Bryan Collins: Could you describe how somebody can, or why somebody should work on their number rather than trying to work smarter up?
Jeff Haden: A lot of the things that we do ultimately come down to … You know what? It's not a new phrase, but I've called it the power of numbers basically. And if there is something that you are doing where the number of repetitions or the number of efforts or any of whenever you want to call that, that's a foundation of the success that you can have, then that's the way to go. Like say with cycling, this is probably a bad example and I'll try a better in a second. If I haven't been riding for a while and I know I want to go ride a hundred miles for Mountain Gran Fondo, I know now that I need to put about 2,500 miles in my legs, so to speak. And so that's just basically the number and I know that if I go and do that and I train to that degree and when it comes down to ride, I'll be ready.
Jeff Haden: I was talking to two ladies that founded a marketing company and they were talking about how cold calling wasn't much fun and it seemed like it took them 10 calls to get one new client and how burdensome that was. And I stopped them and said, “Well, how many new clients do you knew a month?” And they said, “Five.” And I said, “Well then you know your number.” If nothing changes, you need to make about 50 calls. And if that gets you the outcome that you need, then that's an okay process. You can still work to improve your strike rate and you can get better at pitching and all of the other stuff. So maybe it becomes two out of 10 or three out of 10 or whatever. But nonetheless, if that's the outcome you need, then you know your number.

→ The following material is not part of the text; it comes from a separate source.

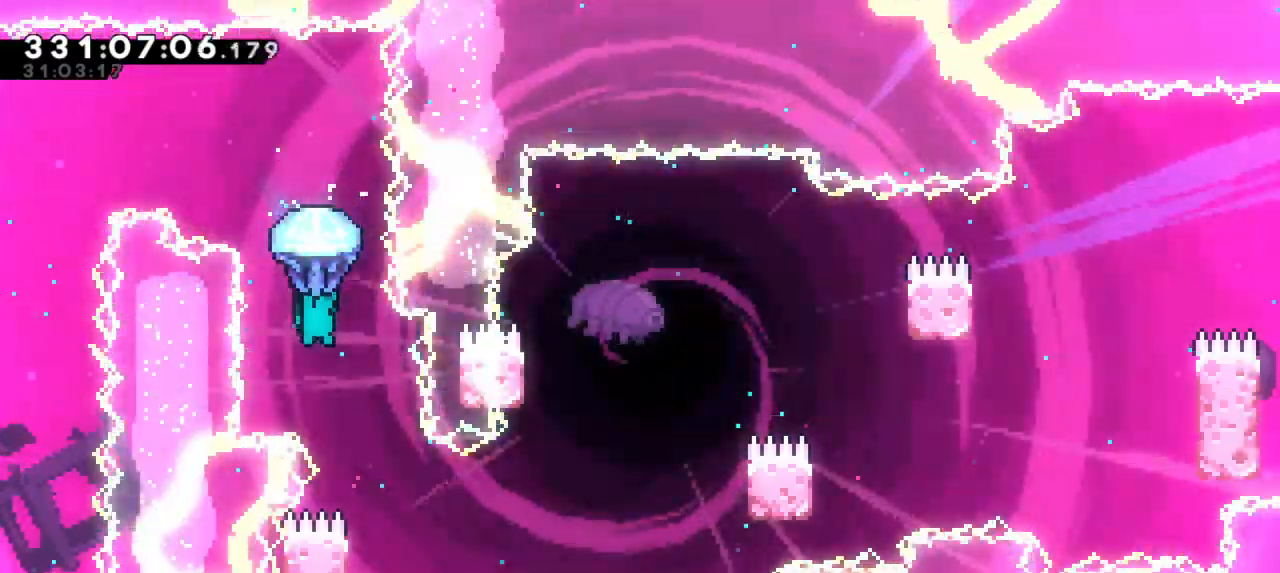
{"keys": ["grab", "right"], "events": [[417, "right", "down"]]}
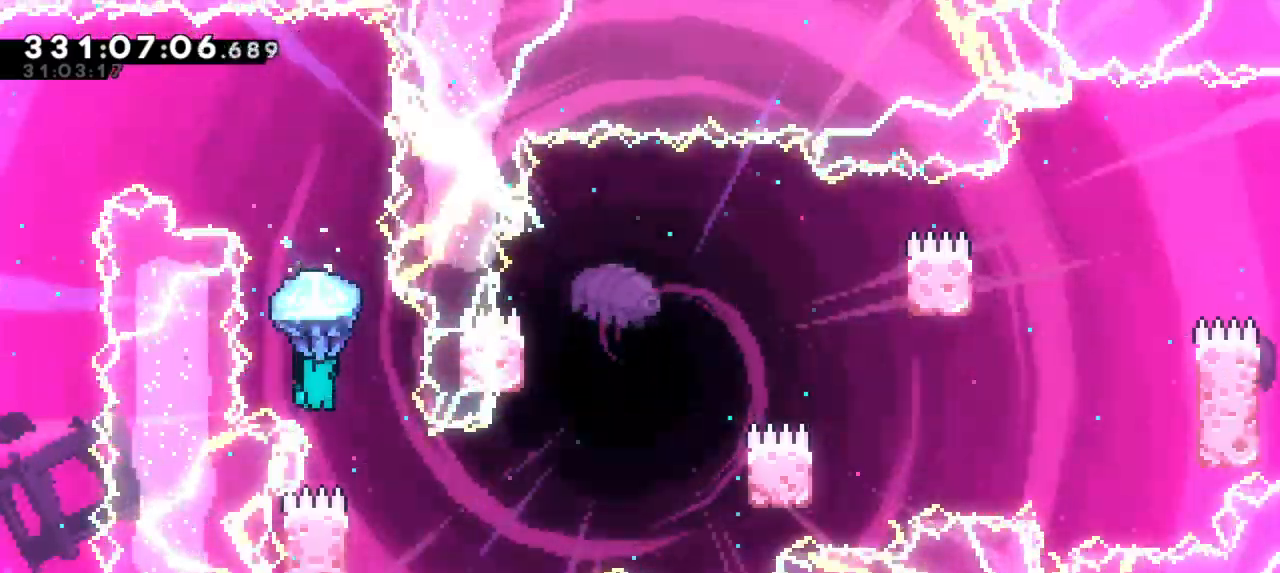
{"keys": ["grab"], "events": [[100, "right", "up"], [367, "right", "down"], [483, "right", "up"]]}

Jeff Haden: And so instead of seeing the 10 calls for a client as burdensome, just see it as the opportunity of, “If I do this, I'm going to get that.” And so the power of numbers applies whenever you can look at something and say, “If I do this, then I will get to that.” And it really simplifies things because then you can just focus on clicking off the numbers that you need, knowing that you will get to an outcome. And I know it's not always that simple, but it's surprising how frequently it is actually that simple.
Bryan Collins: I like your example of the sales person trying to find new customers who perhaps didn't like placing all of those calls on once they hit their number, they don't have to do as much. I think that's something that you talked about in one of the last chapters of the book. Do more by doing less. Are there other ways people can do more by doing less.
Jeff Haden: Well, one of the things … How do I say this? Let's see. I think this is probably a broader answer than the question you're asking, but let's see if it works. I think it's too tempting to assume that we need to have about five different major projects and goals going at the same time. I think the more things that you are trying to achieve, especially if they are big, then the less likely you are to achieve any of those. And so that's why I like the concept of being a serial achiever and saying, “Okay, I know that I want to do X and Y and Z, but, which one makes the most difference in my life right now?” Whether that's financial or career or fulfillment or whatever your version or definition of success might be, which one makes the biggest difference? I'm going to focus on that one, and I'm going to create a process that allows me to accomplish that.
Jeff Haden: And when you get to the other end, then you can look at it and say, “Okay, have I gotten everything I wanted out of this? Does this lead to something else? Is it time to try something new?” And maybe you do, and it doesn't mean that you wasted all that effort you put into that first accomplishment because you take all that stuff with you to some new pursuit and most importantly, you take the knowledge, and the self confidence that comes from having accomplished something big. So when you set out on something else that's huge, you can say, “Okay, this is going to be really hard, but I did that. So I know I can do these things. I know, I know how to do it. I can accomplish this too.” And I think that's really important. So one of the ways probably to accomplish more by doing less, is just to weed out your list of goals and say, “Okay, I probably only have time for a certain number of things, so I'm going to work really hard at those and achieve them.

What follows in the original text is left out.